The status response that we (Crawlbase) receive when crawling the URL sent in the request.

It can be any valid http status code.

Please note that Crawlbase only charges requests that are of original_status success (200, 201, 204), permanent redirect (301), temporary redirect (302) if the follow redirect returned content, not found (410, 404). And when pc_status is 200. Any other original_status codes received will not be charged.

# pc_status

The Crawlbase (pc) status code can be any status code and it's the code that ends up being valid.
For example, a website might return original_status 200 with a captcha, in that case, pc_status will be 503.

Any code that is not standard like 601, 999, etc. Is used for the engineering team internally and only exposed to help you debug problems when contacting support.

Please note that requests made to Crawlbase that ends up having an unsuccessful pc_status code (so different than 200) won't be charged.

# X-Domain-Complexity

The complexity level indicates how difficult it is to crawl or scrape a given domain, and also reflects the associated resource requirements and pricing:

  • standard – Domains that are easy to crawl or scrape, with minimal protection measures. These domains have typically the lowest pricing tier.
  • moderate – Domains with moderate anti-bot protections that require specialized handling. These domains have typically intermediate pricing tier and are more resource-intensive to process.
  • complex – Domains with advanced protection systems that are challenging to crawl or scrape. These require advanced techniques and specialized resources, reflected in the highest pricing tier.

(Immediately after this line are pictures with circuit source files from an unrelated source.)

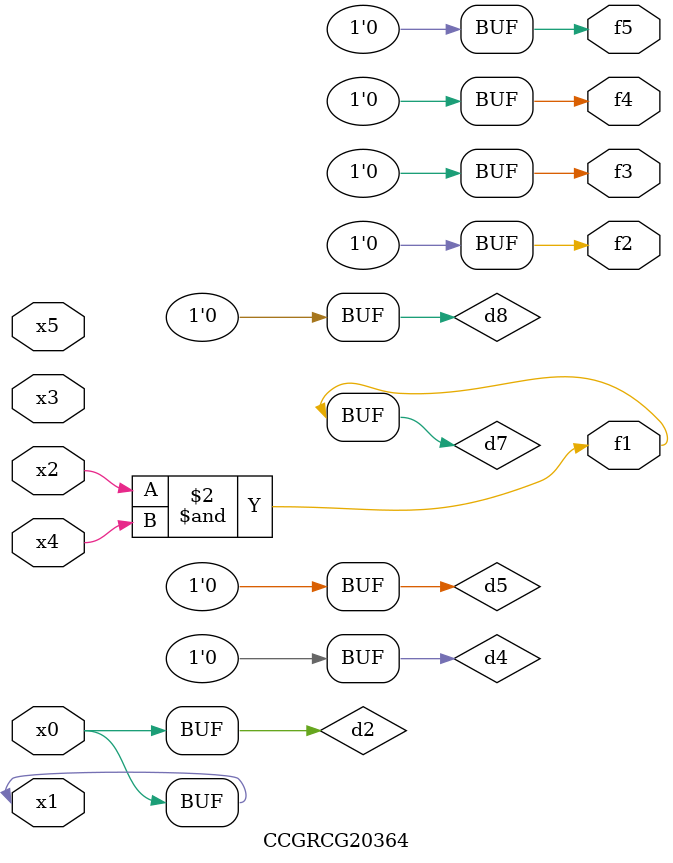
<source format=v>
module CCGRCG20364(
	input x0, x1, x2, x3, x4, x5,
	output f1, f2, f3, f4, f5
);

	wire d1, d2, d3, d4, d5, d6, d7, d8, d9;

	nand (d1, x1);
	buf (d2, x0, x1);
	nand (d3, x2, x4);
	and (d4, d1, d2);
	and (d5, d1, d2);
	nand (d6, d1, d3);
	not (d7, d3);
	xor (d8, d5);
	nor (d9, d5, d6);
	assign f1 = d7;
	assign f2 = d8;
	assign f3 = d8;
	assign f4 = d8;
	assign f5 = d8;
endmodule

</source>
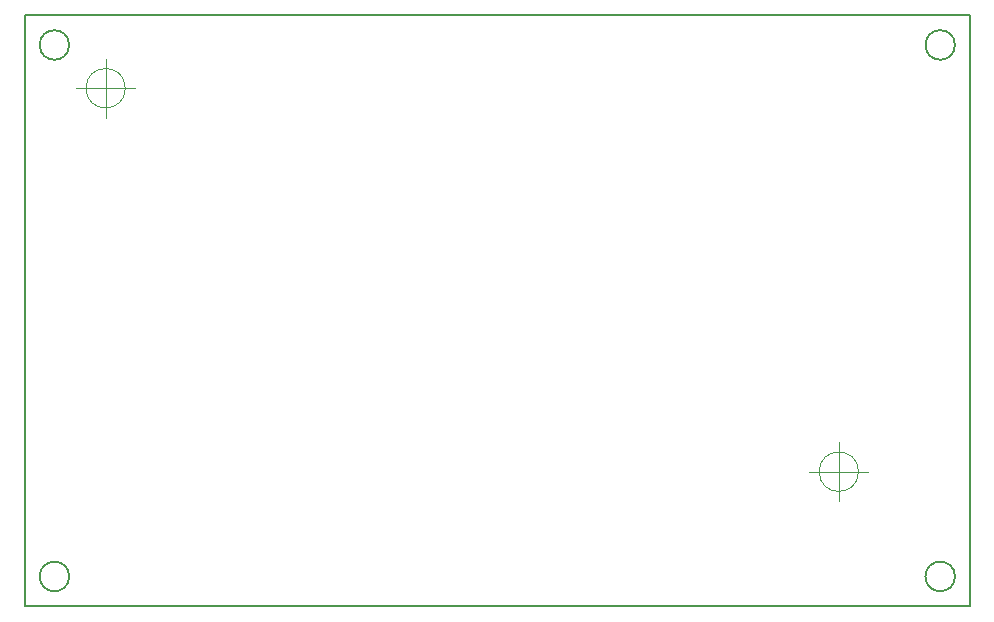
<source format=gbr>
%TF.GenerationSoftware,KiCad,Pcbnew,5.1.4-3.fc31*%
%TF.CreationDate,2019-11-11T15:40:02+01:00*%
%TF.ProjectId,usbasp,75736261-7370-42e6-9b69-6361645f7063,2.0*%
%TF.SameCoordinates,PX36f6758PY6c779b8*%
%TF.FileFunction,Profile,NP*%
%FSLAX46Y46*%
G04 Gerber Fmt 4.6, Leading zero omitted, Abs format (unit mm)*
G04 Created by KiCad (PCBNEW 5.1.4-3.fc31) date 2019-11-11 15:40:02*
%MOMM*%
%LPD*%
G04 APERTURE LIST*
%ADD10C,0.050000*%
%ADD11C,0.200000*%
G04 APERTURE END LIST*
D10*
X70607346Y11313160D02*
G75*
G03X70607346Y11313160I-1666666J0D01*
G01*
X66440680Y11313160D02*
X71440680Y11313160D01*
X68940680Y13813160D02*
X68940680Y8813160D01*
X8529746Y43784520D02*
G75*
G03X8529746Y43784520I-1666666J0D01*
G01*
X4363080Y43784520D02*
X9363080Y43784520D01*
X6863080Y46284520D02*
X6863080Y41284520D01*
D11*
X3775400Y2444120D02*
G75*
G03X3775400Y2444120I-1250000J0D01*
G01*
X78775400Y2444120D02*
G75*
G03X78775400Y2444120I-1250000J0D01*
G01*
X3775400Y47444120D02*
G75*
G03X3775400Y47444120I-1250000J0D01*
G01*
X25400Y49944120D02*
X25400Y-55880D01*
X80025400Y49944120D02*
X25400Y49944120D01*
X78775400Y47444120D02*
G75*
G03X78775400Y47444120I-1250000J0D01*
G01*
X80025400Y-55880D02*
X80025400Y49944120D01*
X25400Y-55880D02*
X80025400Y-55880D01*
M02*

</source>
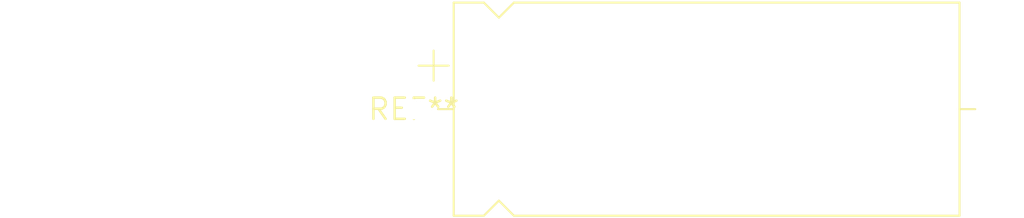
<source format=kicad_pcb>
(kicad_pcb (version 20240108) (generator pcbnew)

  (general
    (thickness 1.6)
  )

  (paper "A4")
  (layers
    (0 "F.Cu" signal)
    (31 "B.Cu" signal)
    (32 "B.Adhes" user "B.Adhesive")
    (33 "F.Adhes" user "F.Adhesive")
    (34 "B.Paste" user)
    (35 "F.Paste" user)
    (36 "B.SilkS" user "B.Silkscreen")
    (37 "F.SilkS" user "F.Silkscreen")
    (38 "B.Mask" user)
    (39 "F.Mask" user)
    (40 "Dwgs.User" user "User.Drawings")
    (41 "Cmts.User" user "User.Comments")
    (42 "Eco1.User" user "User.Eco1")
    (43 "Eco2.User" user "User.Eco2")
    (44 "Edge.Cuts" user)
    (45 "Margin" user)
    (46 "B.CrtYd" user "B.Courtyard")
    (47 "F.CrtYd" user "F.Courtyard")
    (48 "B.Fab" user)
    (49 "F.Fab" user)
    (50 "User.1" user)
    (51 "User.2" user)
    (52 "User.3" user)
    (53 "User.4" user)
    (54 "User.5" user)
    (55 "User.6" user)
    (56 "User.7" user)
    (57 "User.8" user)
    (58 "User.9" user)
  )

  (setup
    (pad_to_mask_clearance 0)
    (pcbplotparams
      (layerselection 0x00010fc_ffffffff)
      (plot_on_all_layers_selection 0x0000000_00000000)
      (disableapertmacros false)
      (usegerberextensions false)
      (usegerberattributes false)
      (usegerberadvancedattributes false)
      (creategerberjobfile false)
      (dashed_line_dash_ratio 12.000000)
      (dashed_line_gap_ratio 3.000000)
      (svgprecision 4)
      (plotframeref false)
      (viasonmask false)
      (mode 1)
      (useauxorigin false)
      (hpglpennumber 1)
      (hpglpenspeed 20)
      (hpglpendiameter 15.000000)
      (dxfpolygonmode false)
      (dxfimperialunits false)
      (dxfusepcbnewfont false)
      (psnegative false)
      (psa4output false)
      (plotreference false)
      (plotvalue false)
      (plotinvisibletext false)
      (sketchpadsonfab false)
      (subtractmaskfromsilk false)
      (outputformat 1)
      (mirror false)
      (drillshape 1)
      (scaleselection 1)
      (outputdirectory "")
    )
  )

  (net 0 "")

  (footprint "CP_Axial_L30.0mm_D12.5mm_P35.00mm_Horizontal" (layer "F.Cu") (at 0 0))

)

</source>
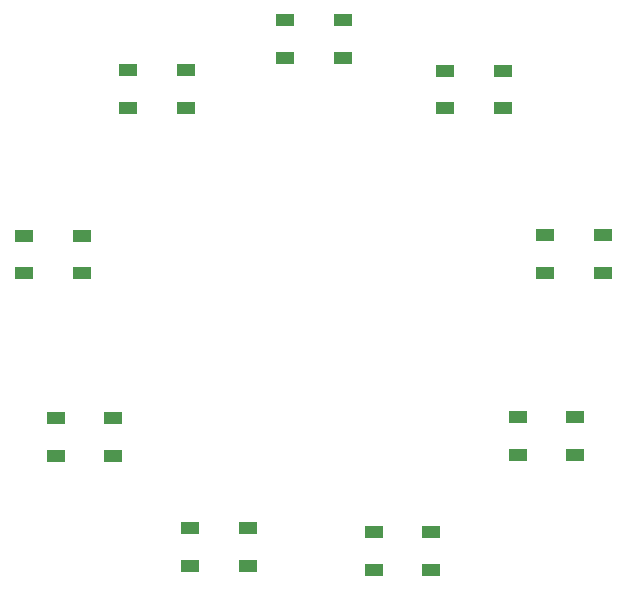
<source format=gbr>
%TF.GenerationSoftware,KiCad,Pcbnew,(5.1.10)-1*%
%TF.CreationDate,2021-12-21T20:41:06+01:00*%
%TF.ProjectId,VolumeKnob,566f6c75-6d65-44b6-9e6f-622e6b696361,rev?*%
%TF.SameCoordinates,Original*%
%TF.FileFunction,Paste,Top*%
%TF.FilePolarity,Positive*%
%FSLAX46Y46*%
G04 Gerber Fmt 4.6, Leading zero omitted, Abs format (unit mm)*
G04 Created by KiCad (PCBNEW (5.1.10)-1) date 2021-12-21 20:41:06*
%MOMM*%
%LPD*%
G01*
G04 APERTURE LIST*
%ADD10R,1.500000X1.000000*%
G04 APERTURE END LIST*
D10*
%TO.C,D17*%
X83140000Y-74620000D03*
X83140000Y-77820000D03*
X88040000Y-74620000D03*
X88040000Y-77820000D03*
%TD*%
%TO.C,D16*%
X74340000Y-88630000D03*
X74340000Y-91830000D03*
X79240000Y-88630000D03*
X79240000Y-91830000D03*
%TD*%
%TO.C,D15*%
X77030000Y-104060000D03*
X77030000Y-107260000D03*
X81930000Y-104060000D03*
X81930000Y-107260000D03*
%TD*%
%TO.C,D14*%
X88430000Y-113390000D03*
X88430000Y-116590000D03*
X93330000Y-113390000D03*
X93330000Y-116590000D03*
%TD*%
%TO.C,D13*%
X103950000Y-113750000D03*
X103950000Y-116950000D03*
X108850000Y-113750000D03*
X108850000Y-116950000D03*
%TD*%
%TO.C,D12*%
X116150000Y-103970000D03*
X116150000Y-107170000D03*
X121050000Y-103970000D03*
X121050000Y-107170000D03*
%TD*%
%TO.C,D11*%
X118490000Y-88620000D03*
X118490000Y-91820000D03*
X123390000Y-88620000D03*
X123390000Y-91820000D03*
%TD*%
%TO.C,D10*%
X110040000Y-74660000D03*
X110040000Y-77860000D03*
X114940000Y-74660000D03*
X114940000Y-77860000D03*
%TD*%
%TO.C,D9*%
X96470000Y-70370000D03*
X96470000Y-73570000D03*
X101370000Y-70370000D03*
X101370000Y-73570000D03*
%TD*%
M02*

</source>
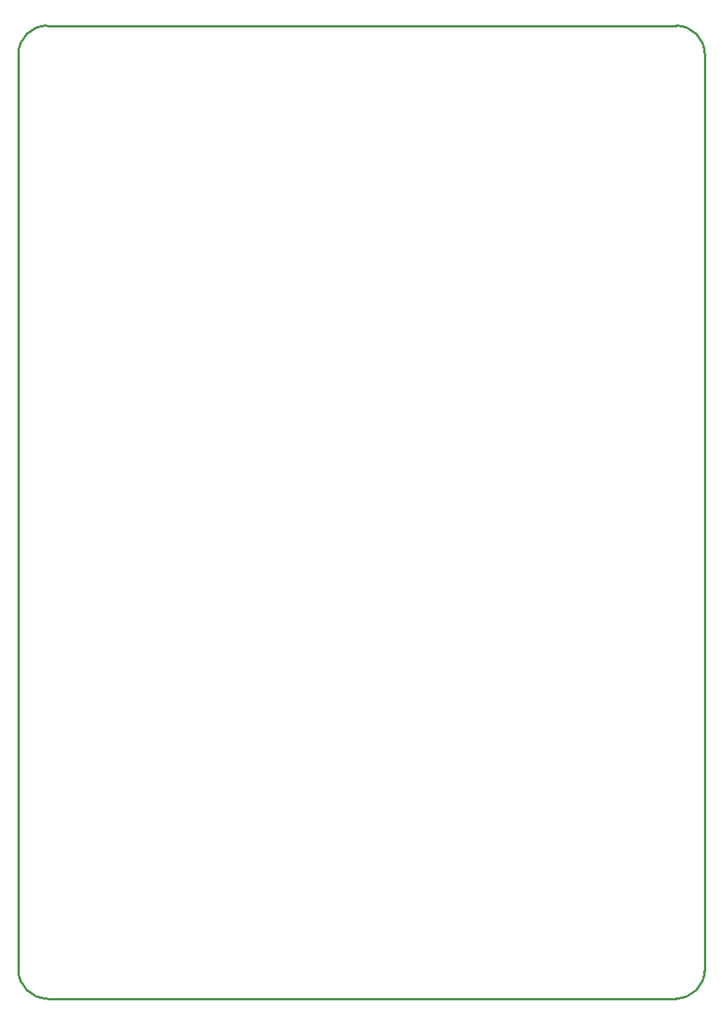
<source format=gm1>
G04*
G04 #@! TF.GenerationSoftware,Altium Limited,Altium Designer,21.0.9 (235)*
G04*
G04 Layer_Color=16711935*
%FSLAX25Y25*%
%MOIN*%
G70*
G04*
G04 #@! TF.SameCoordinates,AE202B3F-F8D8-4F8A-AED8-CDA7881BEEE8*
G04*
G04*
G04 #@! TF.FilePolarity,Positive*
G04*
G01*
G75*
%ADD12C,0.01000*%
D12*
X0Y12500D02*
G03*
X12500Y0I12500J0D01*
G01*
Y425000D02*
G03*
X0Y412500I0J-12500D01*
G01*
X300000D02*
G03*
X287500Y425000I-12500J0D01*
G01*
Y0D02*
G03*
X300000Y12500I0J12500D01*
G01*
X-0D02*
X0Y412500D01*
X12500Y425000D02*
X287500D01*
X300000Y12000D02*
Y412500D01*
X12500Y0D02*
X287500D01*
M02*

</source>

Understanding the complexity level of different domains helps you estimate potential pricing and technical considerations for your crawling tasks. For specific pricing information based on domain complexity levels, please refer to your subscription plan or contact our sales team through the Contact page.

# body

This parameter is only available in json format, in html format will be the body of the response itself.

The content of the page that Crawlbase found as a result of proxy crawling the URL sent in the request.